The MCP server currently supports the below capabilities:

Getting Started

Service Configuration

A simple configuration file is used to drive all tooling. An example can be seen at services/configuration.yaml and a template is below. The path to this configuration file will be passed to the server and the contents used to create MCP server tools at startup.

Cortex Services

Many Cortex Agent, Search, and Analyst services can be added. Ideal descriptions are both highly descriptive and mutually exclusive. Only the explicitly listed Cortex services will be available as tools in the MCP client.

Other Services

Other services include tooling for object management, query execution, and semantic view usage. These groups of tools can be enabled by setting them to True in the other_services section of the configuration file.

SQL Statement Permissions

The sql_statement_permissions section ensures that only approved statements are executed across any tools with access to change Snowflake objects. The list contains SQL expression types. Those marked with True are permitted while those marked with False are not permitted. Please see SQL Execution for examples of each expression type.

agent_services: # List all Cortex Agent services
  - service_name: <service_name>
    description: > # Describe contents of the agent service
      <Agent service that ...>
    database_name: <database_name>
    schema_name: <schema_name>
  - service_name: <service_name>
    description: > # Describe contents of the agent service
      <Agent service that ...>
    database_name: <database_name>
    schema_name: <schema_name>
search_services: # List all Cortex Search services
  - service_name: <service_name>
    description: > # Describe contents of the search service
      <Search services that ...>
    database_name: <database_name>
    schema_name: <schema_name>
  - service_name: <service_name>
    description: > # Describe contents of the search service
      <Search services that ...>
    database_name: <database_name>
    schema_name: <schema_name>
analyst_services: # List all Cortex Analyst semantic models/views
  - service_name: <service_name> # Create descriptive name for the service
    semantic_model: <semantic_yaml_or_view> # Fully-qualify semantic YAML model or Semantic View
    description: > # Describe contents of the analyst service
      <Analyst service that ...>
  - service_name: <service_name> # Create descriptive name for the service
    semantic_model: <semantic_yaml_or_view> # Fully-qualify semantic YAML model or Semantic View
    description: > # Describe contents of the analyst service
      <Analyst service that ...>
other_services: # Set desired tool groups to True to enable tools for that group
  object_manager: True # Perform basic operations against Snowflake's most common objects such as creation, dropping, updating, and more.
  query_manager: True # Run LLM-generated SQL managed by user-configured permissions.
  semantic_manager: True # Discover and query Snowflake Semantic Views and their components.
sql_statement_permissions: # List SQL statements to explicitly allow (True) or disallow (False).
  # - All: True # To allow everything, uncomment and set All: True.
  - Alter: True
  - Command: True
  - Comment: True
  - Commit: True
  - Create: True
  - Delete: True
  - Describe: True
  - Drop: True
  - Insert: True
  - Merge: True
  - Rollback: True
  - Select: True
  - Transaction: True
  - TruncateTable: True
  - Unknown: False # To allow unknown or unmapped statement types, set Unknown: True.
  - Update: True
  - Use: True

Note

Previous versions of the configuration file supported specifying explicit values for columns and limit for each Cortex Search service. Instead, these are now exclusively dynamic based on user prompt. If not specified, a search service's default search_columns will be returned with a limit of 10.

Connecting to Snowflake

The MCP server uses the Snowflake Python Connector for all authentication and connection methods. Please refer to the official Snowflake documentation for comprehensive authentication options and best practices.

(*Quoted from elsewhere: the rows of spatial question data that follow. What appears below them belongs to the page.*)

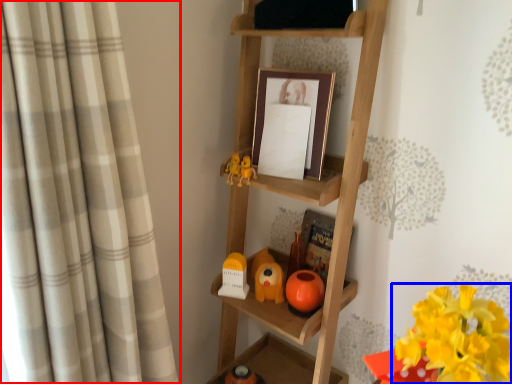
Question: Among these objects, which one is farthest to the camera, curtain (highlighted by a red box) or flower (highlighted by a blue box)?

Choices:
 (A) curtain
 (B) flower

Answer: (B)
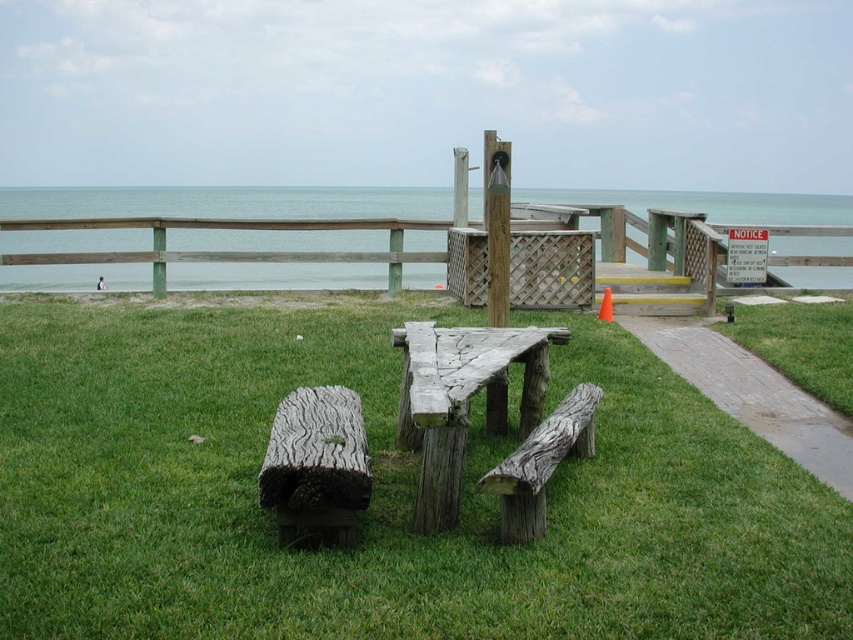
Who is lower down, green rough wood picnic table at center or weathered wood bench at lower left?

green rough wood picnic table at center

Is green rough wood picnic table at center to the right of weathered wood bench at lower left from the viewer's perspective?

Indeed, green rough wood picnic table at center is positioned on the right side of weathered wood bench at lower left.

Identify the location of green rough wood picnic table at center. (379, 492).

Where is `blue water at upper center`? blue water at upper center is located at coordinates (225, 202).

Does blue water at upper center lie in front of brick paved path at lower right?

No, blue water at upper center is further to the viewer.

This screenshot has height=640, width=853. What are the coordinates of `blue water at upper center` in the screenshot? It's located at [x=225, y=202].

Can you confirm if green rough wood picnic table at center is positioned below brick paved path at lower right?

Yes, green rough wood picnic table at center is below brick paved path at lower right.

Is green rough wood picnic table at center wider than brick paved path at lower right?

No, green rough wood picnic table at center is not wider than brick paved path at lower right.

Is point (131, 627) more distant than point (704, 356)?

No, it is not.

Locate an element on the screen. The width and height of the screenshot is (853, 640). green rough wood picnic table at center is located at coordinates (379, 492).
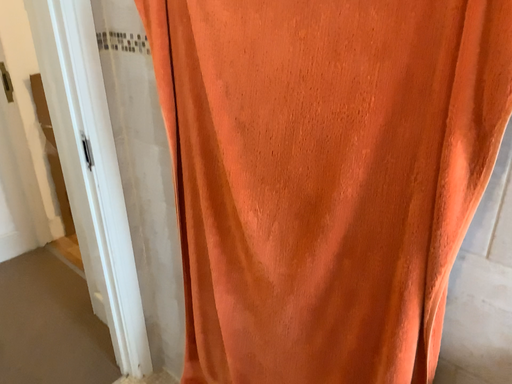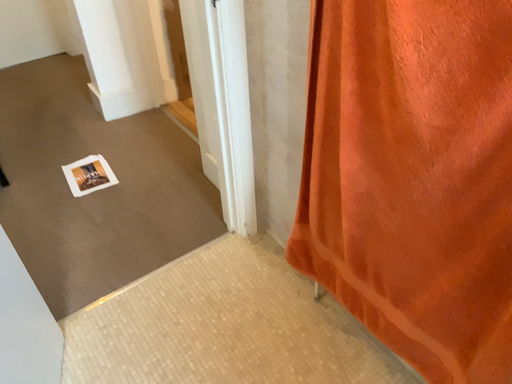
Question: How did the camera likely rotate when shooting the video?

Choices:
 (A) rotated upward
 (B) rotated downward

Answer: (B)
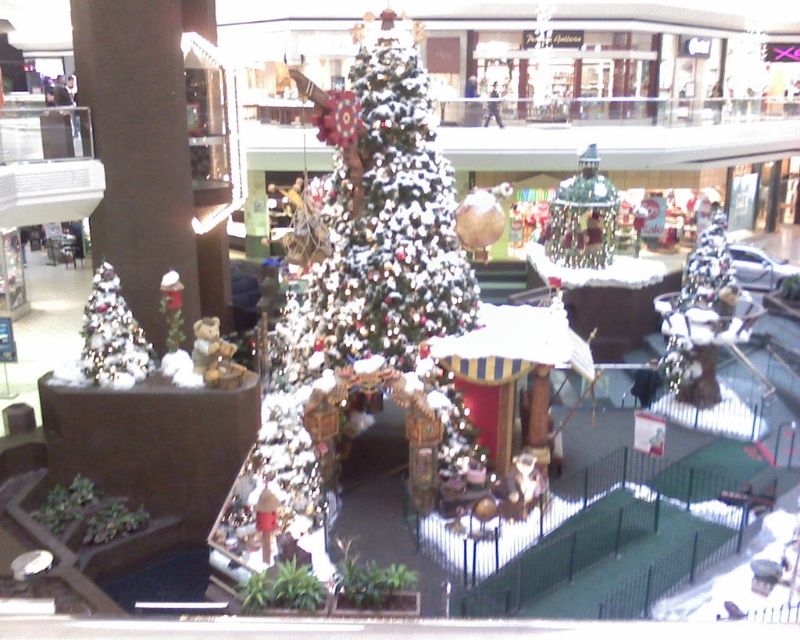
Does metallic silver ornament at center have a smaller size compared to white glittery christmas tree at lower left?

No, metallic silver ornament at center is not smaller than white glittery christmas tree at lower left.

Does point (570, 243) lie in front of point (100, 321)?

That is False.

Which is in front, point (576, 173) or point (126, 342)?

Positioned in front is point (126, 342).

Locate an element on the screen. This screenshot has width=800, height=640. metallic silver ornament at center is located at coordinates (582, 218).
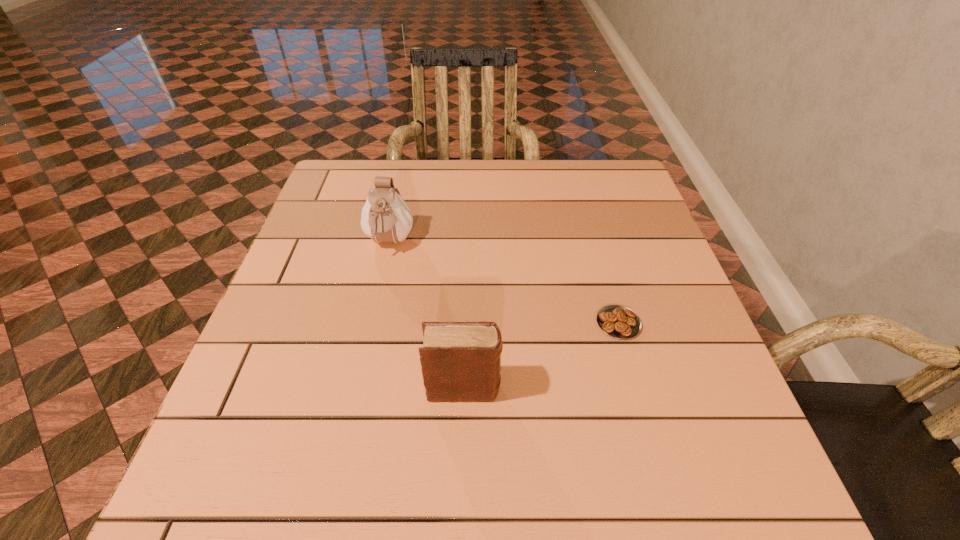
Identify the location of free space that satisfies the following two spatial constraints: 1. on the front-facing side of the farthest object; 2. on the left side of the second farthest object. This screenshot has height=540, width=960. (372, 323).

The MCP server honors the RBAC permissions assigned to the specified role (as passed in the connection parameters) or default role of the user (if no role is passed to connect).

Connection parameters can be passed as CLI arguments and/or environment variables. The server supports all authentication methods available in the Snowflake Python Connector, including:

Connection Parameters

Connection parameters can be passed as CLI arguments and/or environment variables:

Parameter CLI Arguments Environment Variable Description
Account --account SNOWFLAKE_ACCOUNT Account identifier (e.g. xy12345.us-east-1)
Host --host SNOWFLAKE_HOST Snowflake host URL
User --user, --username SNOWFLAKE_USER Username for authentication
Password --password SNOWFLAKE_PASSWORD Password or programmatic access token
Role --role SNOWFLAKE_ROLE Role to use for connection
Warehouse --warehouse SNOWFLAKE_WAREHOUSE Warehouse to use for queries
Passcode in Password --passcode-in-password - Whether passcode is embedded in password
Passcode --passcode SNOWFLAKE_PASSCODE MFA passcode for authentication
Private Key --private-key SNOWFLAKE_PRIVATE_KEY Private key for key pair authentication
Private Key File --private-key-file SNOWFLAKE_PRIVATE_KEY_FILE Path to private key file
Private Key Password --private-key-file-pwd SNOWFLAKE_PRIVATE_KEY_FILE_PWD Password for encrypted private key
Authenticator --authenticator - Authentication type (default: snowflake)
Connection Name --connection-name - Name of connection from connections.toml (or config.toml) file

Warning

Deprecation Notice: The CLI arguments --account-identifier and --pat, as well as the environment variable SNOWFLAKE_PAT, are deprecated and will be removed in a future release. Please use --account and --password (or SNOWFLAKE_ACCOUNT and SNOWFLAKE_PASSWORD) instead.

Transport Configuration

The MCP server supports multiple transport mechanisms. For detailed information about MCP transports, see FastMCP Transport Protocols.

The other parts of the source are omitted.